Avast WEBforum
Consumer Products => Avast Free Antivirus / Premium Security (legacy Pro Antivirus, Internet Security, Premier) => Topic started by: Bellzemos on October 30, 2013, 05:20:50 PM
-
Hello!
Since yesterday Avast finds a FP in a game file executable (sw.exe) - Shadow Warrior (2013, GOG Edition) is the game in question (I had it installed long before and all was always fine).
The file itself has 0/47 (zero) detections on VirusTotal.com (even Avast doesn't detect it), but on my computer it says that it's a suspicious file when I try to run it and Avast blocks it so I can't use it. This is happening from the VPS update 131029-0 on (before that it was all fine). This is the name it displays when it detects it: Win32:Evo-gen [Susp].
I have sent the file to Avast submit virus mail yesterday but got no reply. The problem is still here with the new VPS update. Since Avast doesn't detect this as a virus when I manually scan it but only when I try to run it - could that mean that it's the Behaviour Shield detecting it? Mayne it's some incompatibility issue with Sandboxie instead of the VSP FP, it's possible, right?
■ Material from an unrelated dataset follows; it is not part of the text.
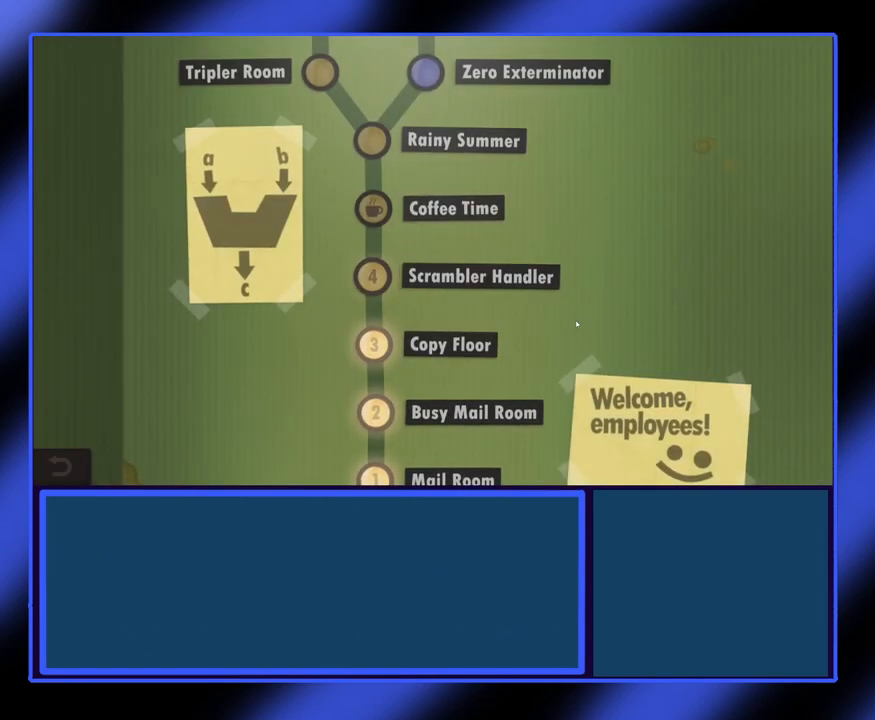
{"keys": [], "mouse": [], "events": []}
Where can I disable Behaviour Shield in the new Avast v9 (2014)? I want to try and solve this problem ASAP.
Thank you!
-
I think its in Settings > Active Protection.
I've been getting too many false positives. For the first time in years I'm thinking about getting rid of AVAST.
-
The behavior shield is now part of the file shield. See the FAQ (http://www.avast.com/faq.php?article=AVKB89#idt_02) for more information.
What are you using for the settings? Are you using default settings?
If you are sure it's a false positive you may make the proper exclusions.
GUI>Settings>Antivirus>Exclusions :)
-
The behavior shield as was is integrated into the file system shield. avastUI > Settings > Antivirus - scroll down to the Exclusions. The File Paths would apply to the file sustem shield and the DeepScreen and Hardened mode tabs speak for themselves.
Can you attach a screen shot of the alert window as I suspect that this may be the new functionality in the file system shield (not necessarily behavior element), possibly the hardened mode or deep screen.
-
(http://shrani.si/f/3f/U4/2ShKaL9C/untitled.png)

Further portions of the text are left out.